Magali Gorré, previously a full time cast member on The Real Housewives of Cheshire, appears in a friend of role, making her the first real housewife to transfer franchises.

On June 1, 2023, a second season of the series was announced alongside the announcement of the main cast members. Sheila Bergeik, who had previously announced her departure, does not return in the second season while Hella Huizinga, Susanna Klibansky, Djamila Celina, Kimmylien Nguyen, Cherry-Ann Person and Maria Tailor returned in a full time capacity. Tamara Elbaz was revealed to join the cast as a main cast member in season 2. It was reported that Merel von Carlsburg and one other woman were filming for season 2 before choosing to quit early into the production process. Magali Gorré, who appeared in a friend of capacity in season 1, appears in a guest capacity in season 2. The second season premiered on October 26, 2023, with the first two episodes airing on Videoland. The first season was available on Hayu in March 2024. Djamila Celina Melcherts would also appear on The Real Housewives of Munich in a "Friend of" capacity to the cast.

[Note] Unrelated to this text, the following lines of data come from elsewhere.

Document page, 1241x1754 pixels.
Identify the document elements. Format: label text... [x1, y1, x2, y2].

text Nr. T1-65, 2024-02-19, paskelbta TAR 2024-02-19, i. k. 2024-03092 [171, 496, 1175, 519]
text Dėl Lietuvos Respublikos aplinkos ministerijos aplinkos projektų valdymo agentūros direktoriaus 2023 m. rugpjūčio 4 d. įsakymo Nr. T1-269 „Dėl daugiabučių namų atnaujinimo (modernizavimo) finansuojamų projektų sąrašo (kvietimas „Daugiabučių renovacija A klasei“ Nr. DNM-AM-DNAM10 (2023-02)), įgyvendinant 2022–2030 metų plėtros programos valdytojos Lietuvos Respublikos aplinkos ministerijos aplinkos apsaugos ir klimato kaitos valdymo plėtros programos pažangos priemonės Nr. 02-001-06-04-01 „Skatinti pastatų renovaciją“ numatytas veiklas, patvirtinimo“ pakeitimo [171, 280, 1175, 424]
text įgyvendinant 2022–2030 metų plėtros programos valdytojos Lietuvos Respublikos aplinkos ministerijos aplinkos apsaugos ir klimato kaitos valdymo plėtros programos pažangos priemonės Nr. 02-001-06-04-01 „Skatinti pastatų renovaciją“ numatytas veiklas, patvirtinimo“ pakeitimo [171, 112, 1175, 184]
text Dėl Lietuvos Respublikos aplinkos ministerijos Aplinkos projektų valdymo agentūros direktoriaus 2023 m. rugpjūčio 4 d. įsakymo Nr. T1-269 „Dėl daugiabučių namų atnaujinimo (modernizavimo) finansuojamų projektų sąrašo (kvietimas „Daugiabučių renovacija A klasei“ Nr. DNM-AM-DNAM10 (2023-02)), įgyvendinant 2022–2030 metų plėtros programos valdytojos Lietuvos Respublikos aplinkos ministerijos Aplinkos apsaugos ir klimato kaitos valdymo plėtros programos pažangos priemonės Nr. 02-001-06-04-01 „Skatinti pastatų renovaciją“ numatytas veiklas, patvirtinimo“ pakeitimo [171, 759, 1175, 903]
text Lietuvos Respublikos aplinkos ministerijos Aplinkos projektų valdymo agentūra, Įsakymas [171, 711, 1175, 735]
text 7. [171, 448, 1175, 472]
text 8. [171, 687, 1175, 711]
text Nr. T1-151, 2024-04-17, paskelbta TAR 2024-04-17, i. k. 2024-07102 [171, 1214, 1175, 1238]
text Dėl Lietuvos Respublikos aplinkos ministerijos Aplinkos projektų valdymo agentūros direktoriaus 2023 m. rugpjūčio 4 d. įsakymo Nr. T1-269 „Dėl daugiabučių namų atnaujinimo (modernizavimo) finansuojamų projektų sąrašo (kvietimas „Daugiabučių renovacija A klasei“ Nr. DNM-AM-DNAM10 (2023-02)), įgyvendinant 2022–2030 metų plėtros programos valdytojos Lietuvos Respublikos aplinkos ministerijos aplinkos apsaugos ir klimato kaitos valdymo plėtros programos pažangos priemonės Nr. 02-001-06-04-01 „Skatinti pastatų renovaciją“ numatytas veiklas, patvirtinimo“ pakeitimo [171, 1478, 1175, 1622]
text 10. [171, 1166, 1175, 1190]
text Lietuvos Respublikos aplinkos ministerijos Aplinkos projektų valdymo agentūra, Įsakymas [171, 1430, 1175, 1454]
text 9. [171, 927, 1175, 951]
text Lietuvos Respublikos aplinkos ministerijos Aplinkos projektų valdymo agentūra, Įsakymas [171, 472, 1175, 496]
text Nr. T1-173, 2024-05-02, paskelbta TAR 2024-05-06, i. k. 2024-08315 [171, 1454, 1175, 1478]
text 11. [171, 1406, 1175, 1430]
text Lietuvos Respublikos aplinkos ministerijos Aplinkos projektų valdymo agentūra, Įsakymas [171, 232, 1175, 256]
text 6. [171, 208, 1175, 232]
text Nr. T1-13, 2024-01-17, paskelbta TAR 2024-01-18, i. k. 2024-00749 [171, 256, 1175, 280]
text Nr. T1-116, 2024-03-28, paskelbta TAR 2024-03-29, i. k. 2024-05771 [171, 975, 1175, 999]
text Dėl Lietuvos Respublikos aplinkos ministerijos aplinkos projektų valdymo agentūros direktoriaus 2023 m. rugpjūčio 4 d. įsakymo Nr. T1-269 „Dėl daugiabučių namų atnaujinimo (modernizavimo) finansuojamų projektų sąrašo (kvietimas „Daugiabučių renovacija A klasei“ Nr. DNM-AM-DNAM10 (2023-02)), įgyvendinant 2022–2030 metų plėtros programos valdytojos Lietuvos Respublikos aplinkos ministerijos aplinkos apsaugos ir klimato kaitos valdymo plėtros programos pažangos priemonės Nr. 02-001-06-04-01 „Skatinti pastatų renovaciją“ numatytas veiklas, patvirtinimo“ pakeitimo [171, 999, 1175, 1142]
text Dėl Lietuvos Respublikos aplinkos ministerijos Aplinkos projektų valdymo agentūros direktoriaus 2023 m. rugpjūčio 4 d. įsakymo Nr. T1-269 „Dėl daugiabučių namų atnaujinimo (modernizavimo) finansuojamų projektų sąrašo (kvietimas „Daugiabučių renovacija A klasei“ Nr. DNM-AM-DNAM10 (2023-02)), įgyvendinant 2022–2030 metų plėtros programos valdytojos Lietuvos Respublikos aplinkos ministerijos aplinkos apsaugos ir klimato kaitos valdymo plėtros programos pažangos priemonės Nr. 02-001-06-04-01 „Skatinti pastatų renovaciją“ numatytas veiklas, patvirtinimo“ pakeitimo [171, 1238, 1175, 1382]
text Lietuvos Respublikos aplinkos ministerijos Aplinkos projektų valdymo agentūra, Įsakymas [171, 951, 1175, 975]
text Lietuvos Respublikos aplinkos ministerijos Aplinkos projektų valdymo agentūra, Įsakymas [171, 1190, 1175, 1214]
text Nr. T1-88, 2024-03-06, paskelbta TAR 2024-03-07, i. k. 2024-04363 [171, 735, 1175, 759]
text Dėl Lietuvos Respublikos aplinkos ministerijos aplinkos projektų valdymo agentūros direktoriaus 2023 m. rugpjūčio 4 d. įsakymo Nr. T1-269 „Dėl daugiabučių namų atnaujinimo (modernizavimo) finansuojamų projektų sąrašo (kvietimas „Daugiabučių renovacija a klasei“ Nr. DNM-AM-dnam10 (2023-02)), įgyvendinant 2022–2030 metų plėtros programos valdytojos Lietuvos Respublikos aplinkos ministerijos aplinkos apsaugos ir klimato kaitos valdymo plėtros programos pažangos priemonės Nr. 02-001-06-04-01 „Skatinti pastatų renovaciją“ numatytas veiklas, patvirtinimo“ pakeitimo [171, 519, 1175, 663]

Season 3 of the hit show premiered November 28, 2024 on Videoland with returning Cast members Djamila Celina Melcherts, Maria Tailor, Tamara Elbaz, Kimmylien Nguyen, Cherry-Ann Person joined by new wives Deborah Luijendijk & Angela van den Brink (who starred as a guest in the first 2 seasons). While filming for the third season, Melcherts quits midseason (Episode 9). She returned for the reunion and set the records straight, that she will not return for the fourth Season. Deborah Luijendijk, who joint in the third season is also not returning for season 4 as a Main castmember. She will be joining The Real Housewives of Rotterdam. The second season was available on Hayu in March 2025.

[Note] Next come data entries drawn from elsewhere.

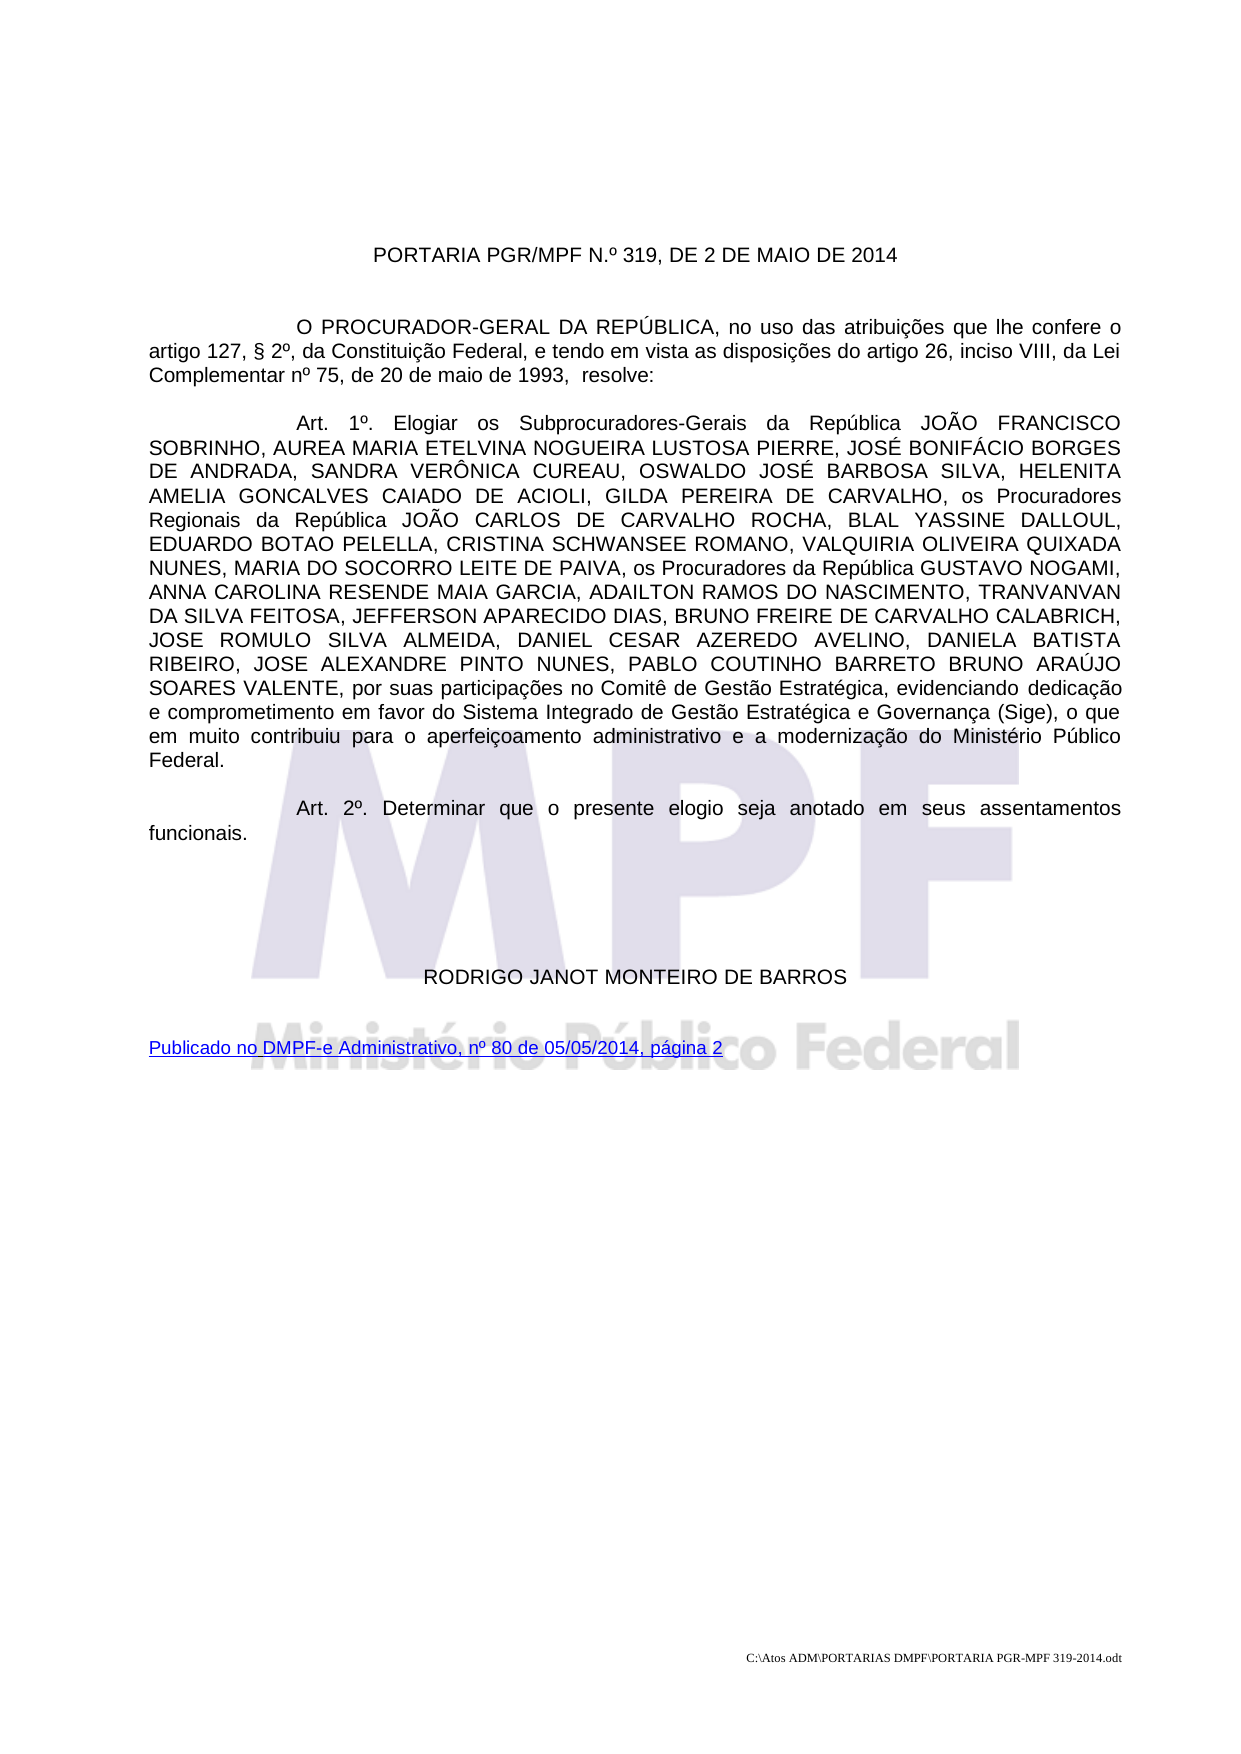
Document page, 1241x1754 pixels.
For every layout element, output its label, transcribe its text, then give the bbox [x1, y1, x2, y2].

picture [251, 844, 1019, 965]
picture [251, 989, 1019, 1037]
text PORTARIA PGR/MPF N.º 319, DE 2 DE MAIO DE 2014 [148, 243, 1122, 267]
picture [251, 772, 1019, 796]
picture [251, 1058, 1019, 1070]
text Art. 1º. Elogiar os Subprocuradores-Gerais da República JOÃO FRANCISCO SOBRINHO, AUREA MARIA ETELVINA NOGUEIRA LUSTOSA PIERRE, JOSÉ BONIFÁCIO BORGES DE ANDRADA, SANDRA VERÔNICA CUREAU, OSWALDO JOSÉ BARBOSA SILVA, HELENITA AMELIA GONCALVES CAIADO DE ACIOLI, GILDA PEREIRA DE CARVALHO, os Procuradores Regionais da República JOÃO CARLOS DE CARVALHO ROCHA, BLAL YASSINE DALLOUL, EDUARDO BOTAO PELELLA, CRISTINA SCHWANSEE ROMANO, VALQUIRIA OLIVEIRA QUIXADA NUNES, MARIA DO SOCORRO LEITE DE PAIVA, os Procuradores da República GUSTAVO NOGAMI, ANNA CAROLINA RESENDE MAIA GARCIA, ADAILTON RAMOS DO NASCIMENTO, TRANVANVAN DA SILVA FEITOSA, JEFFERSON APARECIDO DIAS, BRUNO FREIRE DE CARVALHO CALABRICH, JOSE ROMULO SILVA ALMEIDA, DANIEL CESAR AZEREDO AVELINO, DANIELA BATISTA RIBEIRO, JOSE ALEXANDRE PINTO NUNES, PABLO COUTINHO BARRETO BRUNO ARAÚJO SOARES VALENTE, por suas participações no Comitê de Gestão Estratégica, evidenciando dedicação e comprometimento em favor do Sistema Integrado de Gestão Estratégica e Governança (Sige), o que em muito contribuiu para o aperfeiçoamento administrativo e a modernização do Ministério Público Federal. [148, 411, 1122, 772]
text RODRIGO JANOT MONTEIRO DE BARROS [148, 965, 1122, 989]
text Art. 2º. Determinar que o presente elogio seja anotado em seus assentamentos funcionais. [148, 796, 1122, 844]
text Publicado no DMPF-e Administrativo, nº 80 de 05/05/2014, página 2 [148, 1037, 1122, 1058]
text O PROCURADOR-GERAL DA REPÚBLICA, no uso das atribuições que lhe confere o artigo 127, § 2º, da Constituição Federal, e tendo em vista as disposições do artigo 26, inciso VIII, da Lei Complementar nº 75, de 20 de maio de 1993, resolve: [148, 315, 1122, 387]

Season 4 started filming in May 2025. Van de Brink departed the series and Tailor, Elbaz & Luijendijk were put on hold by the producer, with Melcherts, Nguyen and Person returning. Niama Amhali joined the cast after she made a guest appearance in season three. Three other new full-time housewives have been cast alongside Amhali to replace the departures as part of a shake-up for the show. The cast was officially announced on October 28, 2025. The housewives for the fourth season will be: Niama Amhali, Floor Coster, Lilian Dziedzic, Renée Vervoorn and Elvira Penthesilea. Alongside Melcherts, Nguyen and Person. The fourth season will premiere on November 28, 2025 on Videoland and conclude on February 6, 2026. During the season finale host Nikkie de Jager announced season 5.

Marjan Strijbosch from The Real Housewives of South Netherlands made a guest appearance in the Post-credits scene from the season finale of season four to announce the start of season 2 of The Real Housewives of South Netherlands.

On 1 July 2026, in the midst of production for season 5, the full-time and returning cast was announced. Melcherts, Nguyen, Amhali, Coster, Dziedzic and Vervoorn return from the previous season, whilst OG housewife Person and one-season newbie Penthesilea will not be returning. It was also announced that Tailor & Elbaz would be returning full-time for season 5 after sitting out season 4. Season 5 is expected to premiere in late 2026.